Pengangkatan sebagai Gubernur-Jenderal
[sunting | sunting sumber]Daendels tiba di Batavia pada 5 Januari 1808 menggantikan Gubernur-Jenderal Albertus Wiese. Daendels mengemban tugas yang diberikan oleh Raja Louis dari Hollandia untuk melakukan reformasi pemerintahan yang korup peninggalan VOC. Ia juga diberi pangkat militer tertinggi sebagai marsekal Hollandia —yang diberikan setahun sebelumnya— pada 28 Januari 1807 untuk mempertahankan Pulau Jawa dari serangan Inggris. Pangkat ini mulai berlaku ketika ia tiba di Jawa. Pengangkatan Daendels sebagai Marsekal Hollandia memunculkan rasa tidak senang dari Napoleon. Ia menganggap bahwa bangsa Belanda bukanllah bangsa yang bisa berperang dan tidak layak memiliki perwira dengan pangkat setinggi itu. Pada akhirnya ia menegur adiknya, Louis Bonaparte, yang pada saat itu menjadi Raja Hollandia.[3]
Gaya pemerintahan
[sunting | sunting sumber]Pemerintahan Daendels di Jawa sangat berbau militeristik. Hal ini dapat dilihat dari caranya berpakaian. Tidak seperti gubernur jenderal sebelumnya pada masa VOC yang menggenakan pakaian elite kerajaan, seragam yang ia pakai adalah seragam marsekal. Selain itu, pemerintahan yang ia dirikan memiliki penjenjangan terstruktur yang terpusat mirip dengan struktur komando pasukan Napoleon. Ia juga membagi Jawa menjadi sembilan daerah administrasi yang masing-masing terdiri dari distrik yang berada di bawah kekuasaan seorang bupati.[3]

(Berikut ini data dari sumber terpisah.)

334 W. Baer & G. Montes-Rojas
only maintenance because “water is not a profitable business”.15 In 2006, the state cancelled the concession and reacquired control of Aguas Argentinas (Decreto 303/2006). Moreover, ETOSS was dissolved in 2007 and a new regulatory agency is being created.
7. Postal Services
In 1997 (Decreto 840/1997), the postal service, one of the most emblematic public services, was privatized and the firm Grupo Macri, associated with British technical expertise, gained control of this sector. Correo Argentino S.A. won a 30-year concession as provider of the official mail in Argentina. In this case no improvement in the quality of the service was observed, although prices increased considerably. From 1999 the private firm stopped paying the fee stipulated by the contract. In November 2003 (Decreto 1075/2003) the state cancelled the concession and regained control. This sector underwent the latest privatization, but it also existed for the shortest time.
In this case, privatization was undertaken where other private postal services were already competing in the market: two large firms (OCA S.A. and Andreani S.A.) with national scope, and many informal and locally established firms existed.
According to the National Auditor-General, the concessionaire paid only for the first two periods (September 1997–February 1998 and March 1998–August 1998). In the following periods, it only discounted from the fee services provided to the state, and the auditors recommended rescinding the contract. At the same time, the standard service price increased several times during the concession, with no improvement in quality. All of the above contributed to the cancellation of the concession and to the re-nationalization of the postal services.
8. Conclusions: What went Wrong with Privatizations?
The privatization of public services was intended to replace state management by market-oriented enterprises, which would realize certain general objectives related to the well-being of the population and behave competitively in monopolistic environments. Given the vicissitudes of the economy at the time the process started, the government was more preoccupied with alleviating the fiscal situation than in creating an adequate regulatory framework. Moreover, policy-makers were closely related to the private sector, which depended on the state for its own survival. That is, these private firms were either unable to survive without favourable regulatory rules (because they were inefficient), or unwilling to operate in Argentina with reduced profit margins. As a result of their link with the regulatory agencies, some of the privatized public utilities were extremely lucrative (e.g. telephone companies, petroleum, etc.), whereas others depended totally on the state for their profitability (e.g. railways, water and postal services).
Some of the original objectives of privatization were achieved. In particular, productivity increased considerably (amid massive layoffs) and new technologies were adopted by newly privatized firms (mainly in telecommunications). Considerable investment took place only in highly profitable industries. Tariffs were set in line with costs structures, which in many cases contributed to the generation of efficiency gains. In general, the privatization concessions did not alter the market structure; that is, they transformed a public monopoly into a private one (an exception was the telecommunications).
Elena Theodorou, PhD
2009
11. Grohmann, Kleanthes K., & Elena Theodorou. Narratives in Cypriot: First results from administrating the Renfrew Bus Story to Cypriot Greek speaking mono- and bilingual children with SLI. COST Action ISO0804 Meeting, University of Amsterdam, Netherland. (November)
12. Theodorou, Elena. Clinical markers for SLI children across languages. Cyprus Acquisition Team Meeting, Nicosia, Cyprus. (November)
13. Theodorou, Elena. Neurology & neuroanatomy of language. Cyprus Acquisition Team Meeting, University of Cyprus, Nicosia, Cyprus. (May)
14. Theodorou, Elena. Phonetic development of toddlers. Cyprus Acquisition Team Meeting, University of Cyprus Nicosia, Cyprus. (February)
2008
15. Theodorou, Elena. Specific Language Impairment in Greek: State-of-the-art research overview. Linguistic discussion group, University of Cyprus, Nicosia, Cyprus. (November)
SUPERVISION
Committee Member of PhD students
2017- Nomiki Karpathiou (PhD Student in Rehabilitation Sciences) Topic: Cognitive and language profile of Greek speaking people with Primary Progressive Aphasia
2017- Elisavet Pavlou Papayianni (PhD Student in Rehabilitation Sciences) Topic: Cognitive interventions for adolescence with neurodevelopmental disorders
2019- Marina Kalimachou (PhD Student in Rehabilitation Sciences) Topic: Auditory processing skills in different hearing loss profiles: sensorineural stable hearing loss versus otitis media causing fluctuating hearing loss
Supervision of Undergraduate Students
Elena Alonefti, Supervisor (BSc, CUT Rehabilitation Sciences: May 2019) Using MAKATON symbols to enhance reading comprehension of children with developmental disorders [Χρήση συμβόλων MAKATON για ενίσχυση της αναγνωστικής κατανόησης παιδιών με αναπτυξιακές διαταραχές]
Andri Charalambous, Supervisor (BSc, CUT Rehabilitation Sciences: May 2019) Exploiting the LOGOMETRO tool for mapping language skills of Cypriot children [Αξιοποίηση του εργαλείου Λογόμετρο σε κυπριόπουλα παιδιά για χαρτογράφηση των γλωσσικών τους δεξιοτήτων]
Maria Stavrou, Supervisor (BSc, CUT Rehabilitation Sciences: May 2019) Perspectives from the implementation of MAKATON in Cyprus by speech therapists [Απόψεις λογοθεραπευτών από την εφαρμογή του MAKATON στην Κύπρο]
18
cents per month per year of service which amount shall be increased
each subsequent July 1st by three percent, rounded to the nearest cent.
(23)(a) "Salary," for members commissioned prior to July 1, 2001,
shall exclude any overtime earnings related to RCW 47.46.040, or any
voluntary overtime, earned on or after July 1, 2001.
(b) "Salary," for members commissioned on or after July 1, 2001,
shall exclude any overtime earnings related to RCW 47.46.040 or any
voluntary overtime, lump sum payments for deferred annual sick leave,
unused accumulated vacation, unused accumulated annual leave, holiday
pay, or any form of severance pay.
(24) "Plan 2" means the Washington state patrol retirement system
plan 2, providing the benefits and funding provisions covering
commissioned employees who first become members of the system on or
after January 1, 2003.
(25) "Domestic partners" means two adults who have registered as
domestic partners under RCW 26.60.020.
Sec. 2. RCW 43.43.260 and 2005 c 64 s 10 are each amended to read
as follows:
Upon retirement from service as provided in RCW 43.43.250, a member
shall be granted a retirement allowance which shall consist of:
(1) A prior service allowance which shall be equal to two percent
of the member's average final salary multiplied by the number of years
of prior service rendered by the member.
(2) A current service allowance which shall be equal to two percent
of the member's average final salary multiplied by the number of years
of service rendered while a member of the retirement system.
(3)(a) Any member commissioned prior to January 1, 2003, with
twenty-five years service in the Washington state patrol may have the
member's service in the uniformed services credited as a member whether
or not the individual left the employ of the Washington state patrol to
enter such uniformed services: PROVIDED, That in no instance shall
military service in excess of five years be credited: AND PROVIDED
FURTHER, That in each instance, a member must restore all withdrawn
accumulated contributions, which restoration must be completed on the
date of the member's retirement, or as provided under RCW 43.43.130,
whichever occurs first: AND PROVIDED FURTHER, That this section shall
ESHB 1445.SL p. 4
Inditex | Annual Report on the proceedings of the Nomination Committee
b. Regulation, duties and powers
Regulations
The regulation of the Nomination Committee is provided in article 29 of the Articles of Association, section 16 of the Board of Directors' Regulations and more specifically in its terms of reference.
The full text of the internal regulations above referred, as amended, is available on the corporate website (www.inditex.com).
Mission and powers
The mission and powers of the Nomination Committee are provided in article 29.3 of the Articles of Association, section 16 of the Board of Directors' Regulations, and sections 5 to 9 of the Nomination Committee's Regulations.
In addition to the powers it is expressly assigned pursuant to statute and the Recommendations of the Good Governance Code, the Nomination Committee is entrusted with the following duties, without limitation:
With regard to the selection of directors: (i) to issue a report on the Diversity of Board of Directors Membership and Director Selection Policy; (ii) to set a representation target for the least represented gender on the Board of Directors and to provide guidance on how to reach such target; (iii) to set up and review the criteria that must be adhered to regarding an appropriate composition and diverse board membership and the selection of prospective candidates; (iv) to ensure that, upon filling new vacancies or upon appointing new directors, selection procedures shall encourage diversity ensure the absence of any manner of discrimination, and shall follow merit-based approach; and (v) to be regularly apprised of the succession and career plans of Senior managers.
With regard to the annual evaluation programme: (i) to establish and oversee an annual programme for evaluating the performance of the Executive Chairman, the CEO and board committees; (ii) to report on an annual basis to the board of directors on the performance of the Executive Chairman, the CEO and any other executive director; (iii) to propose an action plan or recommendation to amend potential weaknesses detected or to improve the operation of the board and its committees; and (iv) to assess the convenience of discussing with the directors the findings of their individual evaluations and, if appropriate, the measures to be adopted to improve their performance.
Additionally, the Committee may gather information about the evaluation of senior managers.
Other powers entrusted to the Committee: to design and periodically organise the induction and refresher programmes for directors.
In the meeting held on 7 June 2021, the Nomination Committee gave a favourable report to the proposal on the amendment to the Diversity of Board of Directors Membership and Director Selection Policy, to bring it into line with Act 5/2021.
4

Ong Hok Ham berpendapat mengenai gaya pemerintahan militeristik Daendels:
"Memuliakan militerisasi pemerintahan penjajahan dengan memberikan semua pejabat, baik yang keturunan Eropa maupun Jawa, sebuah pangkat militer. Mungkin ia berharap bahwa ini akan membuahkan disiplin yang lebih tinggi!"
Sejak saat itu dimulailah tradisi di antara para pejabat administratif penjajahan Belanda, yang pasca 1816 disebut sebagai Pangreh Praja (Binnenlands Bestuur) dan para priyayi pasca Perang Jawa mengenakan seragam bergaya militer sebagai tanda status pegawai negeri sipil. Sebuah praktik yang masih dilakukan hingga sekarang.[3]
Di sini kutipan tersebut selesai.